Reggio Calabria – La lunga attesa per la sentenza d’appello nel processo Xenia, che vede coinvolto l’ex sindaco di Riace Mimmo Lucano, arriverà al termine nel mese di ottobre. La situazione processuale di Lucano si è ulteriormente complicata dopo la condanna inflittagli in primo grado dal Tribunale di Locri, che lo ha condannato a 13 anni e 2 mesi di reclusione. Tuttavia, la Corte d’Appello di Reggio Calabria è ora chiamata a riesaminare il caso e decidere se confermare o modificare la sentenza di primo grado.

Accolte nuove prove

L’udienza di ieri ha visto la presentazione delle argomentazioni da parte degli avvocati difensori di Lucano, tra cui l’ex sindaco di Milano, Giuliano Pisapia. Quest’ultimo ha sottolineato la sua convinzione che il processo contro Lucano sia stato un “processo politico” caratterizzato da un accanimento ingiustificato.

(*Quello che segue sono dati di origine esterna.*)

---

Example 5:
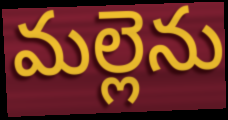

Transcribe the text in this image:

మల్లెను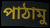
পাঠামুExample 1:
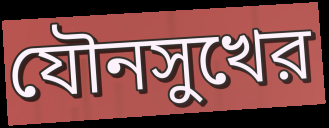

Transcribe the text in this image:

যৌনসুখের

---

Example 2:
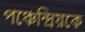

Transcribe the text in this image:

পঞ্চেন্দ্রিয়কে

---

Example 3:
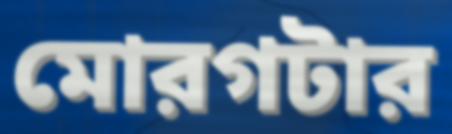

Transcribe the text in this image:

মোরগটার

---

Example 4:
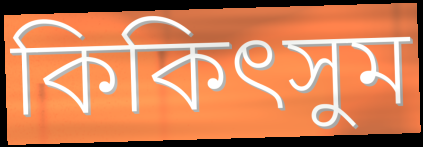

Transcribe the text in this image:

কিকিৎসুম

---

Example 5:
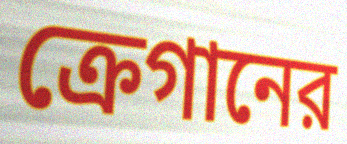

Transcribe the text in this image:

ক্রেগানেরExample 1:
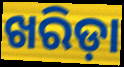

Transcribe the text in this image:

ଖରିଡ଼ା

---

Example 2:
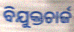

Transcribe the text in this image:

ବିଯୁକ୍ତଚାର୍ଜ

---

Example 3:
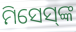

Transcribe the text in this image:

ମିସେସ୍‍ଙ୍କ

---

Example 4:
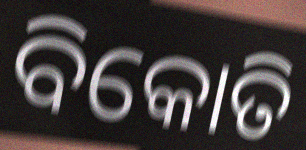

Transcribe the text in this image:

ବିକୋତି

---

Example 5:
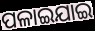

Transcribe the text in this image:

ପଳାଇଯାଇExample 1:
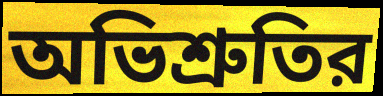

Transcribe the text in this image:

অভিশ্রুতির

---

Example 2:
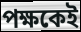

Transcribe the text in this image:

পক্ষকেই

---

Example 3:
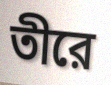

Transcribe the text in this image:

তীরে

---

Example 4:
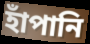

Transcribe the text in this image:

হাঁপানি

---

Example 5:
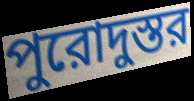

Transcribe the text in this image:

পুরোদুস্তর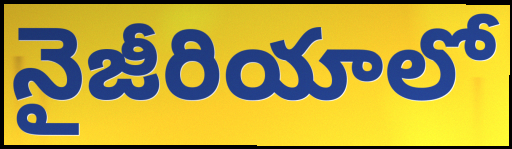
నైజీరియాలోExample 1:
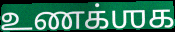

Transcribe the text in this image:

உணக்ஶக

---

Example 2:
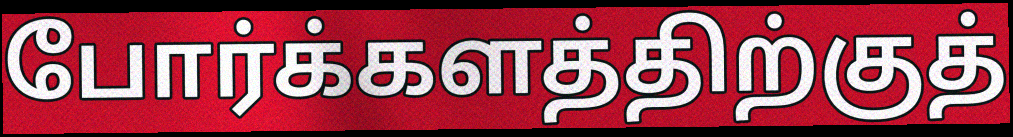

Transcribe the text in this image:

போர்க்களத்திற்குத்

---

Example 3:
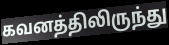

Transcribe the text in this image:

கவனத்திலிருந்து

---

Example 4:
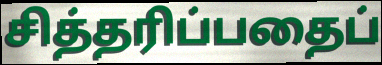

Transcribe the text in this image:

சித்தரிப்பதைப்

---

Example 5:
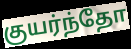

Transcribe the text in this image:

குயர்ந்தோ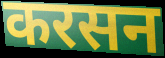
करसनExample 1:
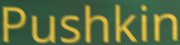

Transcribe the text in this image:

Pushkin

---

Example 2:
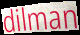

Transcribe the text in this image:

dilman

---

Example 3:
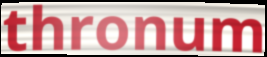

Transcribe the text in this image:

thronum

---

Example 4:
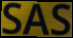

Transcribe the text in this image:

SAS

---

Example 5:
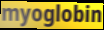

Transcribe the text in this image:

myoglobin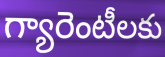
గ్యారెంటీలకు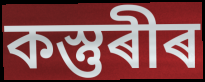
কস্তুৰীৰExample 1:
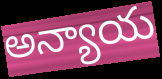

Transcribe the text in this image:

అన్యాయ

Pisapia ha dichiarato: “Nei confronti di Mimmo Lucano c’è stato un accanimento non terapeutico”. Ha difeso l’operato di Lucano, che è noto per aver creato il cosiddetto “modello Riace”, un programma di accoglienza dei migranti nel suo piccolo comune.

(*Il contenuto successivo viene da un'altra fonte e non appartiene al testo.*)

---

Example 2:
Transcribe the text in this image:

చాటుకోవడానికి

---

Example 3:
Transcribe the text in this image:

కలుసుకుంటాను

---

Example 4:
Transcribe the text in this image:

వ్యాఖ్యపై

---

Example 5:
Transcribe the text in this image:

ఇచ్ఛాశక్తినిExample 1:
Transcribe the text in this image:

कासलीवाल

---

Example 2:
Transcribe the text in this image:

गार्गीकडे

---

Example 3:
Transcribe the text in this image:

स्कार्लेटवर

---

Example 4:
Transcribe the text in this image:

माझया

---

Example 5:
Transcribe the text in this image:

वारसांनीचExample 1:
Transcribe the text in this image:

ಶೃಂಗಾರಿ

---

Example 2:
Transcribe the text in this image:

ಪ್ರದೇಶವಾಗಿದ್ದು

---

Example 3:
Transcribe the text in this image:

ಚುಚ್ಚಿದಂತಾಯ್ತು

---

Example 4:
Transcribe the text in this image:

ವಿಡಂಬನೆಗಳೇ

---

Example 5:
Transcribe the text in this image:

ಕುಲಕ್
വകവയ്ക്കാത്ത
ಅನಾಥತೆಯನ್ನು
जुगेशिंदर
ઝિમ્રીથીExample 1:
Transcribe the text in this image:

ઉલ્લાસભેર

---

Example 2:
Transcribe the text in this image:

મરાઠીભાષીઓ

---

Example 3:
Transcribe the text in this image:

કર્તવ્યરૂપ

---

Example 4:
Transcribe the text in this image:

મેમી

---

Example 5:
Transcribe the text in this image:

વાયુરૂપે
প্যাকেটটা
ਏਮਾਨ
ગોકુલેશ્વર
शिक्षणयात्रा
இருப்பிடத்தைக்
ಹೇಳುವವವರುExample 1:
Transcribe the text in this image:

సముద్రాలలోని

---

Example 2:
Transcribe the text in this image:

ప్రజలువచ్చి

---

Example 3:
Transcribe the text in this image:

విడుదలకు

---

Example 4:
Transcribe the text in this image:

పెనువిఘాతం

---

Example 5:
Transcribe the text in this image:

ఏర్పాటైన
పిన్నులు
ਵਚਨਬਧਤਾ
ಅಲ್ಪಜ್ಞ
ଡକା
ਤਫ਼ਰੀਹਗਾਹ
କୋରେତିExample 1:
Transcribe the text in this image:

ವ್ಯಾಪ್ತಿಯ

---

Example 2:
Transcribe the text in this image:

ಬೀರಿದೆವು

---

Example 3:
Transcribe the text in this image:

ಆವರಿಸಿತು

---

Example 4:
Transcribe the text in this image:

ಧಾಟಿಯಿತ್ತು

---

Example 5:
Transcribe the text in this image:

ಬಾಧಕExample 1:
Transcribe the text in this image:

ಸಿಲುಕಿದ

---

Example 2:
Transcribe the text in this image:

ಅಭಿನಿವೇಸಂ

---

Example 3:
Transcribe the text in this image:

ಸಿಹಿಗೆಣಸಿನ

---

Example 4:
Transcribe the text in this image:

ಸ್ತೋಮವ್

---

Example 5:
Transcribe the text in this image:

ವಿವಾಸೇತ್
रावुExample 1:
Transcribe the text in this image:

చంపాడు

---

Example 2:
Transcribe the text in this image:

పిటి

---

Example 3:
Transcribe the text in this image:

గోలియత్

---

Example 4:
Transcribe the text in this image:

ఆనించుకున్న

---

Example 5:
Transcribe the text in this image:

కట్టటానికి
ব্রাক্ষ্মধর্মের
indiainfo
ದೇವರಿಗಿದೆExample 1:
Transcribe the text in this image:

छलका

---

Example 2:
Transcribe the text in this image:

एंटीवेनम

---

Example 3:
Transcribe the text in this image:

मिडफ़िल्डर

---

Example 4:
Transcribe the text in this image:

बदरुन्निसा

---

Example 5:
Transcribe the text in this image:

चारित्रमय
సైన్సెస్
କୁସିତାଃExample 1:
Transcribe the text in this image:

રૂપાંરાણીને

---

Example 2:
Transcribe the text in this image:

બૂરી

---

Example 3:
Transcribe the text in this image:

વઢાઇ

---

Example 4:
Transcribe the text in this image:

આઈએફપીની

Pisapia ha sottolineato che Lucano ha sempre agito nell’interesse degli altri e non per ottenere vantaggi personali o per scopi politici. Ha evidenziato la mancanza di dolo e di una volontà di trarre vantaggio economico dalle azioni di Lucano, sottolineando che quest’ultimo non aveva fondi significativi sul proprio conto corrente. L’ex sindaco di Milano ha fatto appello alla Corte affinché riconsideri la sentenza di primo grado, definita “esorbitante”.

Anche l’avvocato Andrea Daqua, altro difensore di Lucano, ha ribadito l’ingiustizia della sentenza di primo grado.

Indagine unidirezionale

I difensori hanno criticato l’indagine unidirezionale condotta dalla prefettura e sottolineato la mancanza di neutralità del Tribunale di Locri, sospettando che il processo fosse viziato sin dall’inizio. Daqua ha denunciato l’uso distorto delle intercettazioni e la mancanza di una valutazione obiettiva dei fatti da parte del Tribunale. Infatti alcune intercettazioni erano state riportate in maniera del tutto decontestualizzata e quindi si giudici hanno accolto nuove prove e le stanno esaminando.

Mimmo Lucano non era presente di persona ma ha fatto pervenire una lettera indirizzata ai giudici, in cui ha espresso la sua amarezza per la limitazione della libertà personale e per la campagna di denigrazione subita. Lucano ha sottolineato di aver sempre agito con l’obiettivo di aiutare i più deboli e di contribuire all’accoglienza e all’integrazione dei migranti che fuggivano da situazioni di estrema difficoltà.

Il “Modello Riace”

In chiusura, Pisapia ha rivolto un appello alla Corte d’Appello di Reggio Calabria, sottolineando l’importanza di avere molte più iniziative come il “modello Riace” in un periodo in cui la situazione dei migranti è particolarmente difficile e complessa. Ha affermato che avere più comunità come quella creata da Lucano sarebbe un aiuto concreto per risolvere problemi legati all’immigrazione e alla coesione sociale.

Ora spetta alla Corte d’Appello di Reggio Calabria decidere il destino di Mimmo Lucano, e la sua sentenza sarà attesa con trepidazione da molti, non solo in Italia ma anche a livello internazionale, per il possibile impatto che potrebbe avere sulle politiche di accoglienza dei migranti e sulla giustizia in casi simili.